The built-in utility samplers are useful baselines. ExactSampler gives a complete reference on small instances, while RandomSampler provides a cheap stochastic baseline.

using QUBODrivers

source = MOI.Utilities.Model{Float64}()
x, _ = MOI.add_constrained_variables(source, fill(MOI.ZeroOne(), 3))

Q = [
    -1.0  2.0  2.0
     2.0 -1.0  2.0
     2.0  2.0 -1.0
]

MOI.set(source, MOI.ObjectiveSense(), MOI.MIN_SENSE)
MOI.set(
    source,
    MOI.ObjectiveFunction{MOI.ScalarQuadraticFunction{Float64}}(),
    MOI.ScalarQuadraticFunction{Float64}(
        MOI.ScalarQuadraticTerm{Float64}[
            MOI.ScalarQuadraticTerm{Float64}(Q[i, j], x[i], x[j])
            for i = 1:3 for j = 1:3 if i != j
        ],
        MOI.ScalarAffineTerm{Float64}[
            MOI.ScalarAffineTerm{Float64}(Q[i, i], x[i])
            for i = 1:3
        ],
        0.0,
    ),
)

exact = QUBODrivers.benchmark(ExactSampler.Optimizer, source)

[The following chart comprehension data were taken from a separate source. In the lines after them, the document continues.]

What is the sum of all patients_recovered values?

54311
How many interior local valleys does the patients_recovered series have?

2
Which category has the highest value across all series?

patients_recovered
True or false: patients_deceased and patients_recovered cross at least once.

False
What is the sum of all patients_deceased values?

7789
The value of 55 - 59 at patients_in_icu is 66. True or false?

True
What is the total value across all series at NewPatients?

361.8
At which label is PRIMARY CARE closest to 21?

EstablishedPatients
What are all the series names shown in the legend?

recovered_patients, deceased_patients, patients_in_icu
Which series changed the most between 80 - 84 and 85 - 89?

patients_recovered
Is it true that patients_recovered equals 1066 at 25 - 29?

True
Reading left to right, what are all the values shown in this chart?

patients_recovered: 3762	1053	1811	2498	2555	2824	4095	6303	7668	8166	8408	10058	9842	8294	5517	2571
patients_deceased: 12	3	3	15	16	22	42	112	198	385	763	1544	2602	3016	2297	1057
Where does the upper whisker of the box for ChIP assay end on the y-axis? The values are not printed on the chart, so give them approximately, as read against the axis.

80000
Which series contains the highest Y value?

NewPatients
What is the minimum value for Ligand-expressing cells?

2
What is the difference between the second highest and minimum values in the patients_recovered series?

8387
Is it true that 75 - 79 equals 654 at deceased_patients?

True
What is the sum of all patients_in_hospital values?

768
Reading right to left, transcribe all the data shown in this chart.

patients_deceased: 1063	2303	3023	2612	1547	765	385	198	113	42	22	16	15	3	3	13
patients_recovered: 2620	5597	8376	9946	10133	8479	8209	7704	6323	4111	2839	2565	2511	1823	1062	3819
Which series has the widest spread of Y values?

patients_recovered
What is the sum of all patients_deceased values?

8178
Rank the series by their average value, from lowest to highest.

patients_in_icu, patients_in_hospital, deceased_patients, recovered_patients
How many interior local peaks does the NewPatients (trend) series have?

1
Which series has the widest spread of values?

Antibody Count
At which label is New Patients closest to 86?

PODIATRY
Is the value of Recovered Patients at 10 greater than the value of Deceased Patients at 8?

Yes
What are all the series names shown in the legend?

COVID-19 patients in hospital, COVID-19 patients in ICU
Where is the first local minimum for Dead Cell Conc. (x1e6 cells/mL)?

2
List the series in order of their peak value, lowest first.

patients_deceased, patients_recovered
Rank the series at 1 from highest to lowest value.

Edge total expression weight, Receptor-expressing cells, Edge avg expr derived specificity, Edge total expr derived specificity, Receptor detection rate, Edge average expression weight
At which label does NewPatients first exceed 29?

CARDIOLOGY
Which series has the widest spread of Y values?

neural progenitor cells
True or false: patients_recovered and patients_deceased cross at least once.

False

random = QUBODrivers.benchmark(RandomSampler.Optimizer, source) do sampler
    MOI.set(sampler, MOI.RawOptimizerAttribute("num_reads"), 100)
    MOI.set(sampler, MOI.RawOptimizerAttribute("seed"), 1)
end

(exact.best_objective, random.best_objective)
(-1.0, -1.0)

QUBODrivers.benchmark copies a user-provided MOI model into the sampler and returns a named tuple with solver metadata, objective values, result count, best state, best objective value, read counts, objective summary, MOI solve time, wall-clock time around MOI.optimize!, and status fields. result.objective_summary contains minimum, maximum, a read-weighted mean, total_reads, and a histogram mapping each observed objective value to its total read count. The optional do block receives the raw sampler optimizer after model copy and before optimization. If no model is provided, QUBODrivers.benchmark falls back to a small built-in QUBO instance as a smoke benchmark.

Timing Information

Samplers store timing metadata in the returned sample set. After solving, MOI.get(backend(model), MOI.SolveTimeSec()) returns the effective solve time reported through MOI. This can differ from wall-clock timing around optimize!, especially for wrappers that separate model conversion, backend submission, queue time, and sample decoding.

What to Report

For stochastic or hardware-backed samplers, report enough context for the result to be reproducible:

  • package and backend versions;
  • problem size and density;
  • objective sense and variable domain;
  • sampler attributes, especially seeds, number of reads, time limits, and threads;
  • best objective value, distribution of objective values, and success rate if a reference optimum is known;
  • wall-clock time and solver-reported timing metadata.

Tips

  • Use QUBODrivers.benchmark as a quick interface smoke benchmark for a new sampler wrapper.
  • Use ExactSampler on small instances to obtain a known optimum.
  • Run multiple independent trials for stochastic samplers and report summary statistics.
  • Keep model generation outside the timed region unless model construction is part of the benchmark.
  • Use BenchmarkTools.jl for micro-benchmarks with @benchmark or @btime.
  • Scale problem sizes gradually to understand how sampler performance degrades.
QUBODrivers.benchmarkFunction
benchmark(optimizer::Type{S}; objective_sense=MOI.MIN_SENSE) where {S<:AbstractSampler}
benchmark(config!::Function, optimizer::Type{S}; objective_sense=MOI.MIN_SENSE) where {S<:AbstractSampler}
benchmark(optimizer::Type{S}, source::MOI.ModelLike) where {S<:AbstractSampler}
benchmark(config!::Function, optimizer::Type{S}, source::MOI.ModelLike) where {S<:AbstractSampler}

Run a QUBO benchmark problem with a sampler implementation.

When source is provided, benchmark the sampler on that MOI model. The no-source methods use a small built-in QUBO instance as a smoke benchmark.

The optional config! function receives the raw sampler optimizer after the source model is copied and before optimization. This is useful for setting sampler attributes such as seeds, number of reads, time limits, or warm-starts.

The return value is a named tuple with solver metadata, benchmark problem size, result count, objective values, read counts, objective-value summary statistics, the best result, MOI solve time, measured wall time around MOI.optimize!, and solver status fields.